I just got back from a fascinating one-day workshop on “Data and Code Sharing in Computational Sciences” that was organized by Victoria Stodden of the Yale Internet Society Project. The workshop had a wide-ranging collection of contributors including representatives of the computational and data-driven science communities (everything from Astronomy, and Applied Math to Theoretical Chemistry and Bioinformatics), intellectual property lawyers, the publishing industry (Nature Publishing Group and Seed Media, but no society journals), foundations, funding agencies, and the open access community. The general recommendations of the workshop are going to be closely aligned with open science suggestions, as any meaningful definition of reproducibility requires public access to the code and data.
There were some fascinating debates at the workshop on foundational issues; What does reproducibility mean? How stringent of a reproducibility test should be required of scientific work? Reproducible by whom? Should resolution of reproducibility problems be required for publication? What are good roles for journals and funding agencies in encouraging reproducible research? Can we agree on a set of reproducible science guidelines which we can encourage our colleagues and scientific communities to take up?

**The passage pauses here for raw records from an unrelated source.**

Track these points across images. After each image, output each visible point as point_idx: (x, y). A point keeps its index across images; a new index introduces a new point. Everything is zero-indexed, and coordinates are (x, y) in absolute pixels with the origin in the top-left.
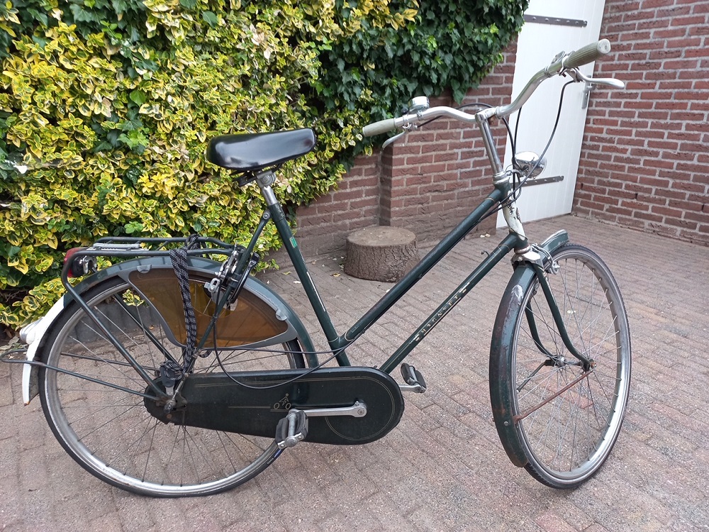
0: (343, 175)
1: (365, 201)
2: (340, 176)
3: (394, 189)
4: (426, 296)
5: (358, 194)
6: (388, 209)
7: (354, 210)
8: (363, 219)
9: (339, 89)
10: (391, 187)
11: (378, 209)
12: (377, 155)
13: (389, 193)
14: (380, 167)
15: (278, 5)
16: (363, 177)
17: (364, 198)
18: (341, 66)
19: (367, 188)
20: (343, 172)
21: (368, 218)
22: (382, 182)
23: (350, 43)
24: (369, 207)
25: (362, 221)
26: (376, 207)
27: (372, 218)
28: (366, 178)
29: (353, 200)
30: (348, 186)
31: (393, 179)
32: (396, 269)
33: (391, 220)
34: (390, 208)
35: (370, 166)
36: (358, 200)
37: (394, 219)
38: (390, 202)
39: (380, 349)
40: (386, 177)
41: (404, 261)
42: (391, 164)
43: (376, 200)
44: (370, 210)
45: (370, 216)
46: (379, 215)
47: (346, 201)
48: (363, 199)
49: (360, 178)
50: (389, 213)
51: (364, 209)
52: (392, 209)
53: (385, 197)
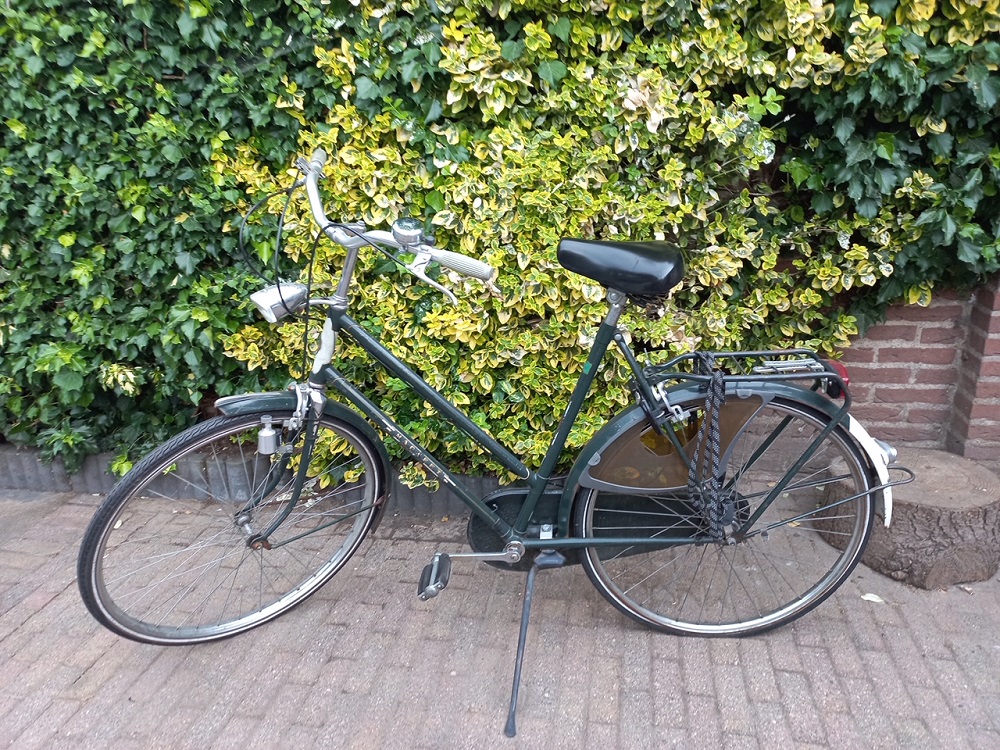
0: (851, 338)
1: (913, 390)
2: (843, 338)
3: (983, 380)
4: (948, 646)
5: (900, 376)
6: (965, 419)
7: (884, 405)
8: (903, 425)
9: (841, 176)
10: (978, 375)
11: (947, 413)
12: (963, 304)
13: (971, 386)
14: (966, 330)
15: (694, 32)
16: (917, 344)
17: (911, 384)
18: (843, 132)
19: (924, 366)
20: (851, 333)
21: (916, 425)
22: (964, 360)
23: (866, 83)
24: (923, 406)
25: (901, 430)
26: (941, 407)
27: (927, 427)
28: (924, 347)
29: (884, 386)
30: (875, 358)
31: (986, 359)
32: (911, 555)
33: (967, 443)
34: (969, 418)
35: (937, 325)
36: (896, 386)
37: (973, 442)
38: (971, 405)
39: (720, 726)
40: (973, 351)
41: (937, 544)
42: (986, 328)
43: (943, 393)
44: (926, 411)
45: (926, 422)
46: (948, 426)
47: (865, 385)
48: (908, 386)
49: (906, 345)
50: (966, 427)
51: (910, 406)
52: (974, 422)
53: (965, 392)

Each of the attendees was asked to prepare a thought piece on the subject, and I’ll be breaking mine down into a couple of single-topic posts in the next few days / weeks.
The topics are roughly:
- Being Scientific: Fasifiability, Verifiability, Empirical Tests, and Reproducibility
- Barriers to Computational Reproducibility
- Data vs. Code vs. Papers (they aren’t the same)
- Simple ideas to increase openness and reproducibility
Before I jump in with the first piece, I thought it would be helpful to jot down a minimal idea about science that most of us can agree on, which is “Scientific theories should be universal”. That is, multiple independent scientists should be able to subject these theories to similar tests in different locations, on different equipment, and at different times and get similar answers. Reproducibility of scientific observations is therefore going to be required for scientific universality. Once we agree on this, we can start to figure out what reproducibility really means.